Return, exactly and in full, the lines of the records below starting at the one with "Thermostatic technology automatically" and ending at the one with "out of place in a showroom.", and no other lines.

* [DATA TO EXAMINE]:
----

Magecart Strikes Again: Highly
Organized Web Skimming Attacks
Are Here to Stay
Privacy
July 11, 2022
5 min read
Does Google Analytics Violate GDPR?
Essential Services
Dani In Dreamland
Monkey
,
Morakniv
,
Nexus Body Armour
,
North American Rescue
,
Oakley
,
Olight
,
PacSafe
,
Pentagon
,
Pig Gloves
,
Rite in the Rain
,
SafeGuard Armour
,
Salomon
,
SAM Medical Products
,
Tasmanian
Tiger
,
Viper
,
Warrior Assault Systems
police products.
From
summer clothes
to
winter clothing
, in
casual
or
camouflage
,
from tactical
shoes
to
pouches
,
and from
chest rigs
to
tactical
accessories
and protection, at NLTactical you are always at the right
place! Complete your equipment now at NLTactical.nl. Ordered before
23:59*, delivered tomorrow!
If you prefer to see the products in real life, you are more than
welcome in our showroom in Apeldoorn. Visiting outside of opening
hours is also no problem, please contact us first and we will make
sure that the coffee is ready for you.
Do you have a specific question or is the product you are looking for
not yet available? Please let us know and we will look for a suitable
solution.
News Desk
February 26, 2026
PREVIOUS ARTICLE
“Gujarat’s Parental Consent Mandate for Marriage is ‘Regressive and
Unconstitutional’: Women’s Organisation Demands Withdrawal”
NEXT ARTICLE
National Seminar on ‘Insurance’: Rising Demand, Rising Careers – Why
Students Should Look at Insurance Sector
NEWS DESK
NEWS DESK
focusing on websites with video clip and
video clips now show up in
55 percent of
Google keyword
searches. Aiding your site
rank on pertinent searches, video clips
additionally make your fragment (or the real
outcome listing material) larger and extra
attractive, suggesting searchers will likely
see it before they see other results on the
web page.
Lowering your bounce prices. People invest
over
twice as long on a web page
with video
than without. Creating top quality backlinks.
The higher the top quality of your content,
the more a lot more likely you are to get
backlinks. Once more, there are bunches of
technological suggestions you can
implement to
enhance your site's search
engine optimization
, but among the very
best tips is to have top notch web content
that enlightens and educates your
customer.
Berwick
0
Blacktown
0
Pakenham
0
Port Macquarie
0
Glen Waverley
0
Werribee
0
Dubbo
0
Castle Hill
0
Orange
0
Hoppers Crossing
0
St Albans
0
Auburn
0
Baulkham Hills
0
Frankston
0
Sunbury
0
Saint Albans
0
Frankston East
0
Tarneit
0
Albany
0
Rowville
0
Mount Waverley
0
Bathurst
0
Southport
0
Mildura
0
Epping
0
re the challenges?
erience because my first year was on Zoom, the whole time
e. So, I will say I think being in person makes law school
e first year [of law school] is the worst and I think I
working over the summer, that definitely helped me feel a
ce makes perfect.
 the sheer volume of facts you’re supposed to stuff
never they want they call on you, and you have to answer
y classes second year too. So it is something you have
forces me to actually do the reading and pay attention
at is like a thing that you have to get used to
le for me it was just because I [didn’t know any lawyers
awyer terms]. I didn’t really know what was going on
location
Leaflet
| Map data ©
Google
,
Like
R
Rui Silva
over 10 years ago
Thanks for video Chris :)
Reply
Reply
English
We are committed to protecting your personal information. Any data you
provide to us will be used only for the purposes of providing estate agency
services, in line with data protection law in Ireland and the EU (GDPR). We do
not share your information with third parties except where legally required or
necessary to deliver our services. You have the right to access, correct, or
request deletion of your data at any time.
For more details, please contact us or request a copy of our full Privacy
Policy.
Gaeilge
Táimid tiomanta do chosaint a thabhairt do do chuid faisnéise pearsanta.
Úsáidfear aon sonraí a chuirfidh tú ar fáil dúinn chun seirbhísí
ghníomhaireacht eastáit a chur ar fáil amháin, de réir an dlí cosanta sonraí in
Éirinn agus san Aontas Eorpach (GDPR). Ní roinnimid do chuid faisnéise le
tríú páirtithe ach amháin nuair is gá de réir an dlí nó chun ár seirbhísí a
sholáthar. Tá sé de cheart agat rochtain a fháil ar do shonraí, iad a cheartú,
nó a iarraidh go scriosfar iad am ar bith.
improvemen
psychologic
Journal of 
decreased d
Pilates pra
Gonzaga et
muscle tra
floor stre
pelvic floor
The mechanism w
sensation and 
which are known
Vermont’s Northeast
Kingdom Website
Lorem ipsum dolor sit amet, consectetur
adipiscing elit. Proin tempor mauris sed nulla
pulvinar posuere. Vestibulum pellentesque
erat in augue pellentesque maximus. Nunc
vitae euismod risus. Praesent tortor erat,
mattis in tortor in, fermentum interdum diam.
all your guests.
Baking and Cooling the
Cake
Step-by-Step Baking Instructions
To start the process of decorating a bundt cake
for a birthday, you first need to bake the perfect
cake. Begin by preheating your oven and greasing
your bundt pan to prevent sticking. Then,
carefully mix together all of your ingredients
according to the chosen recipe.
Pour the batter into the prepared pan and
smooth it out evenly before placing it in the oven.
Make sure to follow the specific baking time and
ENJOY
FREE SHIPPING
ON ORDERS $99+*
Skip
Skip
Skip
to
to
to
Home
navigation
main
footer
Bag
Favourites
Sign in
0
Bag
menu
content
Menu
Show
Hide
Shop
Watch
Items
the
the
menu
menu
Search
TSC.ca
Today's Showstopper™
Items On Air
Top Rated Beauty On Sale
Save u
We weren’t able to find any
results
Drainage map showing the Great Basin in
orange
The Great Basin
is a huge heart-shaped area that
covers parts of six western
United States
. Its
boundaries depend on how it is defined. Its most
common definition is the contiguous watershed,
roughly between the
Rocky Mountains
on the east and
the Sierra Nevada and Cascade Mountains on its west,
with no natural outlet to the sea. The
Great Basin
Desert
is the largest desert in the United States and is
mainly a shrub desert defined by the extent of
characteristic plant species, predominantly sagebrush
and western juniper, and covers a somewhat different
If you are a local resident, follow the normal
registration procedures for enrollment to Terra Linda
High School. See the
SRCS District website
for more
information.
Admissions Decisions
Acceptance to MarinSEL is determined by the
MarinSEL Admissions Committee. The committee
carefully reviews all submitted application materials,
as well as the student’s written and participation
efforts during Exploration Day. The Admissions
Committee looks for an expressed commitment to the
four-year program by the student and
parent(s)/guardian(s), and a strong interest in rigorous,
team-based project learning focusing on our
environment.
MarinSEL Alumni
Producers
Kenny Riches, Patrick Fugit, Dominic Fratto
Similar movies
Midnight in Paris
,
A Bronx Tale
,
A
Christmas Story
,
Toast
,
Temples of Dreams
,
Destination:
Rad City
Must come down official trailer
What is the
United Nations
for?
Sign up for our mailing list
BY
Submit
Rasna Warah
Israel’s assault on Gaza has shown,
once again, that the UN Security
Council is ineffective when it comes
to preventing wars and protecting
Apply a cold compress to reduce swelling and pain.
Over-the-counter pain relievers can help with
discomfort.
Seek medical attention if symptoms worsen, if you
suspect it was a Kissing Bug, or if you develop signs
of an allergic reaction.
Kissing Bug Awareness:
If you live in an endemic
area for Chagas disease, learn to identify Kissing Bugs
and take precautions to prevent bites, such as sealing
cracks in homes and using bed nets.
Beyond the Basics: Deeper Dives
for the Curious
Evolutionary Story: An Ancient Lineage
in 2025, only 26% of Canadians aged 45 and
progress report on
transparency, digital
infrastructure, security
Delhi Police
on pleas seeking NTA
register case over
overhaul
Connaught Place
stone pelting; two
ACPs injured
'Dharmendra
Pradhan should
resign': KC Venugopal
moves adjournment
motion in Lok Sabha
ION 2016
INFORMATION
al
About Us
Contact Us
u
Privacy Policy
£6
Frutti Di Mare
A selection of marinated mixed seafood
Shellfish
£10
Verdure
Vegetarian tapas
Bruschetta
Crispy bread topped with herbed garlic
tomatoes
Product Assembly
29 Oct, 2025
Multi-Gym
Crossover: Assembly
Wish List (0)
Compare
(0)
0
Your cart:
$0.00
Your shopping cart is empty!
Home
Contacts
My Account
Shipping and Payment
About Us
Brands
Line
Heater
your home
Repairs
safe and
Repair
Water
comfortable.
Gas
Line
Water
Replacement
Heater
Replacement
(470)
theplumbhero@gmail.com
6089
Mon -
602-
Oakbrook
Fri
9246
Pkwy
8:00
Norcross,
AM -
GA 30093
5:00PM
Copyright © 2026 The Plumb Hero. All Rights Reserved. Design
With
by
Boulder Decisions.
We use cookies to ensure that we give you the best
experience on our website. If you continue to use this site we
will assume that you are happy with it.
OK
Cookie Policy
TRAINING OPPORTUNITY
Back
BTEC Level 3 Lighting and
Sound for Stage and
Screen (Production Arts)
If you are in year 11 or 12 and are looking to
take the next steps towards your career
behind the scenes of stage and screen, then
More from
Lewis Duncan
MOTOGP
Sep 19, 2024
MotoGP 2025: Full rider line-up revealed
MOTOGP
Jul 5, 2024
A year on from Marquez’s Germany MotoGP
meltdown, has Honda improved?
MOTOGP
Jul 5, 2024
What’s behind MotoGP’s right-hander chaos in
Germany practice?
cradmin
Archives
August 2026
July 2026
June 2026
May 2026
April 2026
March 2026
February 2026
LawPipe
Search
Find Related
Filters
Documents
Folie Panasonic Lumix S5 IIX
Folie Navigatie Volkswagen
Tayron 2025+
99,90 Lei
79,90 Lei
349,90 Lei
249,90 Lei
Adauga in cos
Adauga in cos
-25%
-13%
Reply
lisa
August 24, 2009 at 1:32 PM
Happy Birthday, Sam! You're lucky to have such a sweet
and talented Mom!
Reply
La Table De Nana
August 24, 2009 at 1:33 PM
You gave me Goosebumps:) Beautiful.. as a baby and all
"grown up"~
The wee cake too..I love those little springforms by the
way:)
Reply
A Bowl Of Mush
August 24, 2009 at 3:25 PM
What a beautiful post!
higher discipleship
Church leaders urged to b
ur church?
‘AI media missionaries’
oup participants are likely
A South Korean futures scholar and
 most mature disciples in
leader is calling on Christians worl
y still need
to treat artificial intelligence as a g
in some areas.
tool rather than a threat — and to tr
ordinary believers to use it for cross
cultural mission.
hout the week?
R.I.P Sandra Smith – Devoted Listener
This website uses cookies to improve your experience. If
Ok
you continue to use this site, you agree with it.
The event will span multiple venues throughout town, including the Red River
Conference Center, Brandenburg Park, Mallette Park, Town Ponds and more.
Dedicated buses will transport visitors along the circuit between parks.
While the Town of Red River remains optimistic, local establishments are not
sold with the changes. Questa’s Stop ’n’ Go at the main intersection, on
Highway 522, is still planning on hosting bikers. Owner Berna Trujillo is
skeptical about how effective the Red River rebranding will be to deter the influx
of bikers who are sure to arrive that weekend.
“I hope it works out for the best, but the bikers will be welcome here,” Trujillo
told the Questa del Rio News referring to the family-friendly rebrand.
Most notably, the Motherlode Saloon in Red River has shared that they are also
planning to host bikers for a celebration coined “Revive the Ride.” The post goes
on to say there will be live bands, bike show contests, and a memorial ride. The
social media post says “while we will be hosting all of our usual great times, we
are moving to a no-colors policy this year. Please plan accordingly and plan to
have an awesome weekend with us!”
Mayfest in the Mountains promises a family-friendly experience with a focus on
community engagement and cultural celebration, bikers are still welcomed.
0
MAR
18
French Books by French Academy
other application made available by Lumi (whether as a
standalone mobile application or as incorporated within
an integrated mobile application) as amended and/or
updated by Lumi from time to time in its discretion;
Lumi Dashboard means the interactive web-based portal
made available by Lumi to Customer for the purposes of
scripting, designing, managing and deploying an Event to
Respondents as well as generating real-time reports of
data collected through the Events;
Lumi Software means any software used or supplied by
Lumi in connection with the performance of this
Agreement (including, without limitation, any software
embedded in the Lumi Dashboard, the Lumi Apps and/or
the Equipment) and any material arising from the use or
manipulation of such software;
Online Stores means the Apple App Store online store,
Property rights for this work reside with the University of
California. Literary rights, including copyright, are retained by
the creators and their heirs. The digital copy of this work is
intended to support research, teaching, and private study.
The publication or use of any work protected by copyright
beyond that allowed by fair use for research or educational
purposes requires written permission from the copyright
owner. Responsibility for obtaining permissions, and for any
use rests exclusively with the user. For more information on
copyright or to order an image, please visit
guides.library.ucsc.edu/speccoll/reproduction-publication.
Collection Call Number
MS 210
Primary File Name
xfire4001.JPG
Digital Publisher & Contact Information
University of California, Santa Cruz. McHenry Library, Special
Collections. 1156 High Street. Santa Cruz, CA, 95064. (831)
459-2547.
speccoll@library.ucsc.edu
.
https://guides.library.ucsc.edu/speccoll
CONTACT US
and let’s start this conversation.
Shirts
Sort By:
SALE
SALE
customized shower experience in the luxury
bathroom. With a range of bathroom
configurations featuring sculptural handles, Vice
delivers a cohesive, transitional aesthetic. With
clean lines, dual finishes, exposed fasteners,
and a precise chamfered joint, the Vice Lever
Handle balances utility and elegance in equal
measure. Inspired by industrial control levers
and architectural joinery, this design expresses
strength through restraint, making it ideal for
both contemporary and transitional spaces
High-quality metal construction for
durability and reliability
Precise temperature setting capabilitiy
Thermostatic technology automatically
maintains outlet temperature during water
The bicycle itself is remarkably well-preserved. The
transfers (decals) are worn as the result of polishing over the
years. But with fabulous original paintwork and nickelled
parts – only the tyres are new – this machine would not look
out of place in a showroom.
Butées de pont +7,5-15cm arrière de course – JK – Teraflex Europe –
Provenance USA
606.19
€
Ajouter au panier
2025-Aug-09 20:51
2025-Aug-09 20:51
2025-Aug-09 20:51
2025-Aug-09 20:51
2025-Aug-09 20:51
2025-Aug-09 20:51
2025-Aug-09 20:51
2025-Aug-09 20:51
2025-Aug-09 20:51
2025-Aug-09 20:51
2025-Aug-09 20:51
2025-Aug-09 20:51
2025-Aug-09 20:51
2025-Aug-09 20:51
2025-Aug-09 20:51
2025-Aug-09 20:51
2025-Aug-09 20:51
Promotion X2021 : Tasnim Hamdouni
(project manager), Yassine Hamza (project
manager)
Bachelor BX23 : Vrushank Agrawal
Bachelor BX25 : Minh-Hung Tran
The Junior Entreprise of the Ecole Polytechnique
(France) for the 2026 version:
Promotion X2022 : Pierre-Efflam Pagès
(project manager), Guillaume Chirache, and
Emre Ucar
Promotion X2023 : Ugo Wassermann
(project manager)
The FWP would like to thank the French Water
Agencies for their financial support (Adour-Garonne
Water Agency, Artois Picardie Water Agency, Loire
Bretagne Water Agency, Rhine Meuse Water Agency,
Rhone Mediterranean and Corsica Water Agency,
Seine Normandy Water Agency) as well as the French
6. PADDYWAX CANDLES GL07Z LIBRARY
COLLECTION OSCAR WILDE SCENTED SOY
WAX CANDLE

----

* [PROBLEM SOLUTION]:
Thermostatic technology automatically
maintains outlet temperature during water
The bicycle itself is remarkably well-preserved. The
transfers (decals) are worn as the result of polishing over the
years. But with fabulous original paintwork and nickelled
parts – only the tyres are new – this machine would not look
out of place in a showroom.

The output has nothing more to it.